▶ [Information]:
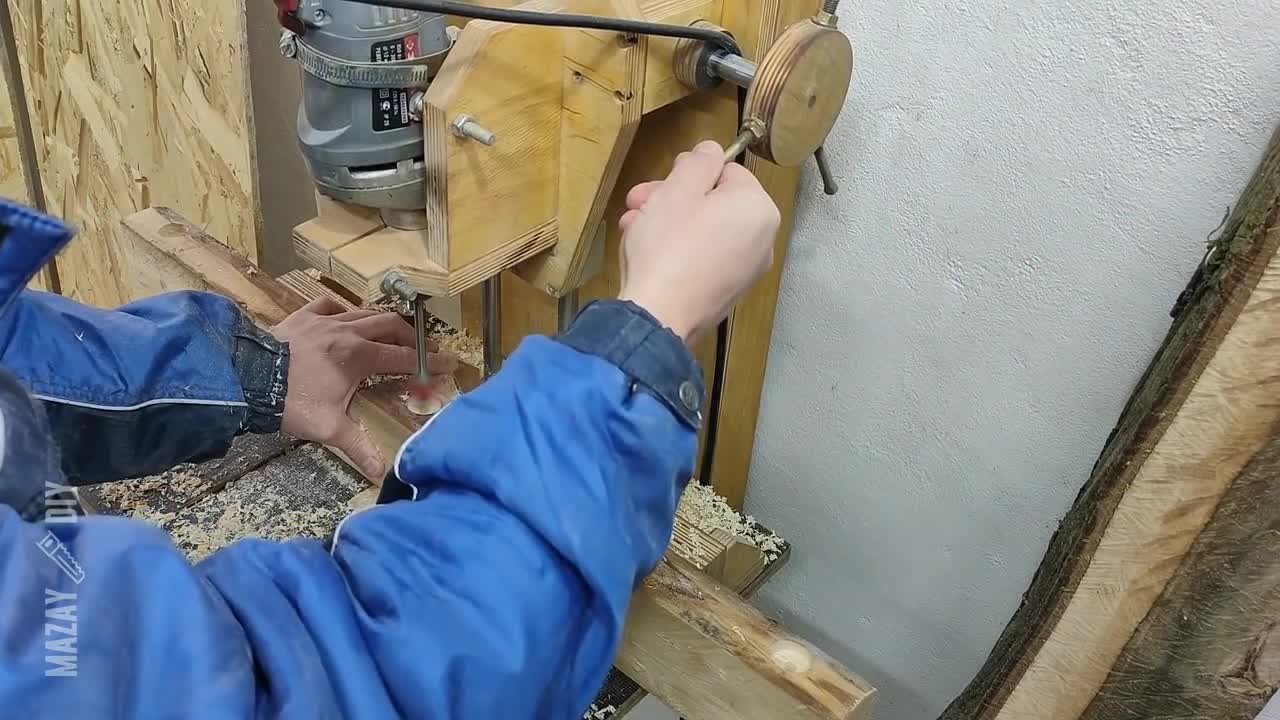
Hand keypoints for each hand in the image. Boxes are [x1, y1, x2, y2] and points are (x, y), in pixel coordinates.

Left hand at [271, 297, 457, 478]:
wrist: (248, 377)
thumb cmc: (291, 402)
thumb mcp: (328, 428)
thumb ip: (358, 447)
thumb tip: (380, 473)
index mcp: (361, 356)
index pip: (406, 358)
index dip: (430, 362)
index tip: (449, 363)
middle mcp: (349, 332)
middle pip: (392, 327)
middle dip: (413, 338)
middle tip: (425, 349)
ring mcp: (325, 320)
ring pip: (365, 314)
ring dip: (383, 324)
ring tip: (393, 334)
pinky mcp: (303, 316)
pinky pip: (330, 305)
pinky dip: (344, 311)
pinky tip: (345, 317)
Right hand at [617, 140, 780, 344]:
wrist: (658, 316)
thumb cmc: (669, 245)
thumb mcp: (679, 188)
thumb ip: (699, 161)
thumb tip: (710, 150)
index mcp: (758, 209)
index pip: (726, 171)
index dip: (689, 172)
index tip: (659, 181)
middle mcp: (762, 241)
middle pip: (713, 204)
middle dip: (672, 199)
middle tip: (637, 203)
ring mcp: (745, 272)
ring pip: (703, 232)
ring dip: (667, 224)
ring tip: (633, 228)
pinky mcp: (724, 295)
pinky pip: (702, 260)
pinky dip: (677, 252)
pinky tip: (646, 254)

▶ [Assignment]:
The reply should hold only the lines of the listing above starting at the line containing "index tip: (449, 363)" and ending at the line containing "index mcp: (758, 209)", exactly as written.

▶ [Output of the exercise]:
index tip: (449, 363)
middle mcp: (349, 332)
middle pip: (392, 327)
middle dip: (413, 338)
middle tip: (425, 349)
ring mcp: (325, 320)
ring pip: (365, 314)
ring dip: (383, 324)
ring tip: (393, 334)
pinky mcp: (303, 316)
pinky pip: (330, 305)
pinky dip: (344, 311)
pinky tip: (345, 317)
Right hand at [617, 140, 780, 344]:
wrist: (658, 316)
thumb cmc: (669, 245)
thumb mcp: (679, 188)
thumb ip: (699, 161)
thumb tip: (710, 150)
index mcp: (758, 209)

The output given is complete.